The figure below shows the comparison of Modulus results with the analytical solution. You can see that the error in Modulus prediction increases as the time increases. Some advanced approaches to tackle transient problems are covered in Moving Time Window: Taylor Green Vortex Decay.

Two simple tricks, namely temporal loss weighting and time marching schedule, can improve the performance of the continuous time approach for transient simulations. The idea behind the temporal loss weighting is to weight the loss terms temporally such that the terms corresponding to earlier times have a larger weight compared to those corresponding to later times in the time domain. For example, the temporal loss weighting can take the following linear form

(138)\[\lambda_T = C_T \left( 1 - \frac{t}{T} \right) + 1\]

Here, \(\lambda_T\) is the temporal loss weight, \(C_T\) is a constant that controls the weight scale, \(T\) is the upper bound for the time domain, and \(t\) is time.

The idea behind the time marching schedule is to consider the time domain upper bound T to be variable and a function of the training iterations. This variable can then change such that more training iterations are taken for the earlier times compared to later times. Several schedules can be considered, for instance, you can use the following

(139)\[T_v (s) = \min \left( 1, \frac{2s}{S} \right)\]
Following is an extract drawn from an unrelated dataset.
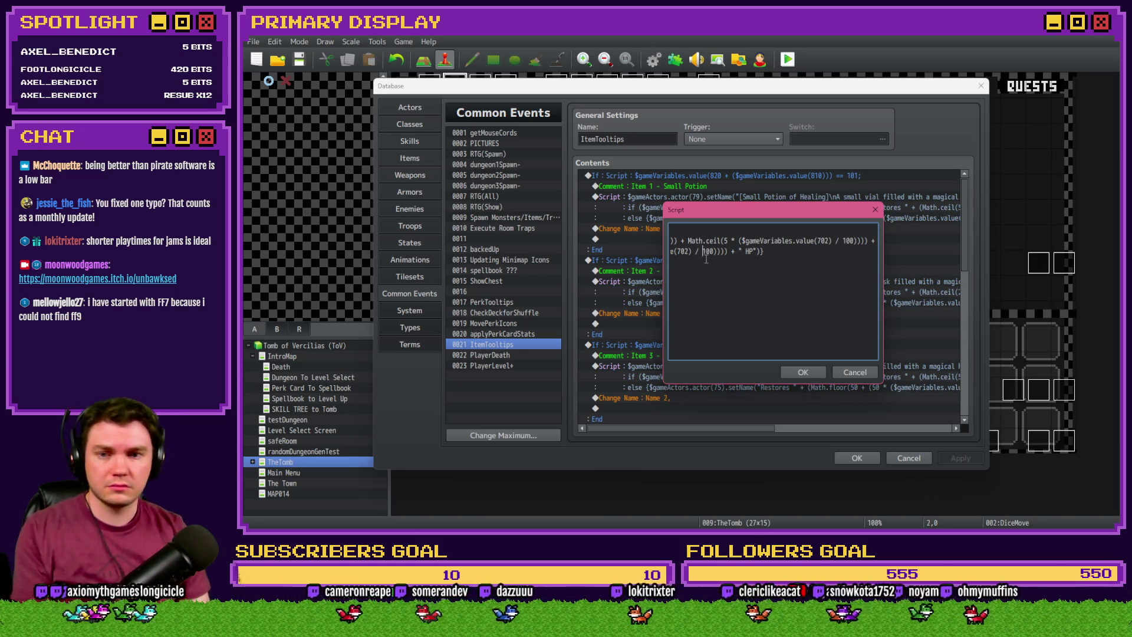
key(Left)
key(Left)
key(Left)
Where \(T_v (s)\) is the variable time domain upper bound, \(s\) is the training iteration number, and \(S\) is the maximum number of training iterations. At each training iteration, Modulus will then sample continuously from the time domain in the range of \([0, T_v (s)]\).

The below figures show the Modulus validation error for models trained with and without using temporal loss weighting and time marching for transient 1D, 2D wave examples and a 2D channel flow over a bump. It is evident that these two simple tricks can improve the training accuracy.

Fig. 57Modulus validation error for the 1D transient wave example: (a) standard continuous time approach; (b) continuous time approach with temporal loss weighting and time marching.

Fig. 58Modulus validation error for the 2D transient wave example: (a) standard continuous time approach; (b) continuous time approach with temporal loss weighting and time marching.

Fig. 59Modulus validation error for a 2D transient channel flow over a bump: (a) standard continuous time approach; (b) continuous time approach with temporal loss weighting.